* _GOAL OF THE EXERCISE_
Copy every line of text in the records below, leaving out the pictures.
━━━━━━━━━━━━━━━━━━━━━━━━━━━━━━
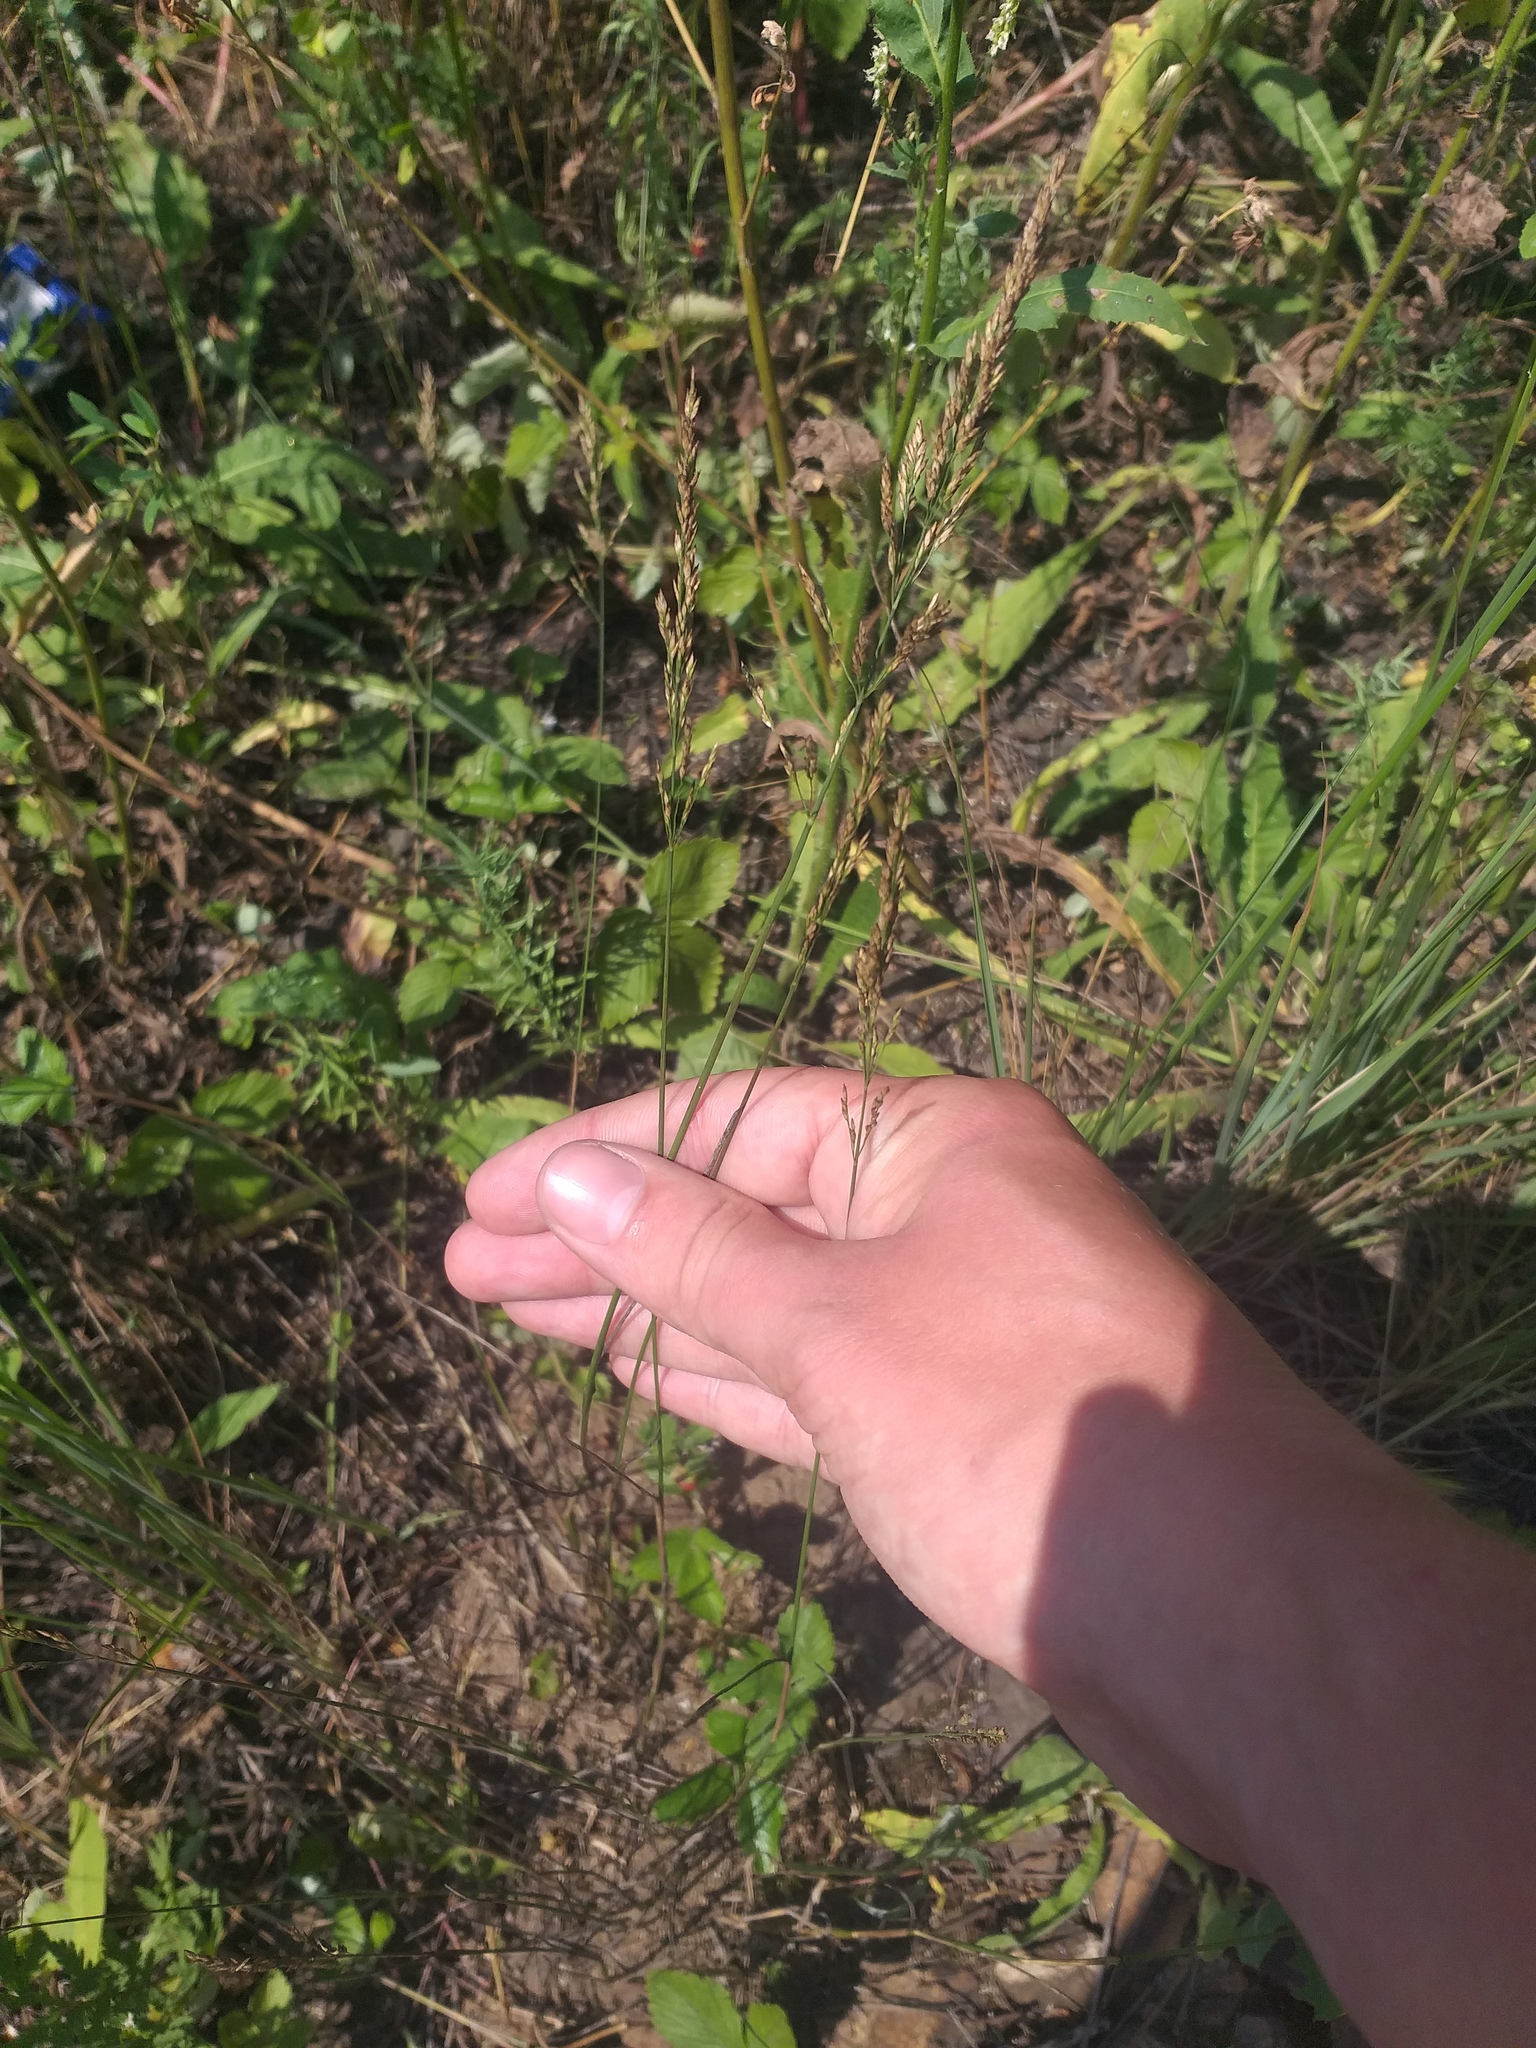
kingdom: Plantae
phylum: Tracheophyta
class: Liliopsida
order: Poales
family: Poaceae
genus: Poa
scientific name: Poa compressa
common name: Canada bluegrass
━━━━━━━━━━━━━━━━━━━━━━━━━━━━━━
* _RESPONSE_
kingdom: Plantae
phylum: Tracheophyta
class: Liliopsida
order: Poales
family: Poaceae
genus: Poa
scientific name: Poa compressa
common name: Canada bluegrass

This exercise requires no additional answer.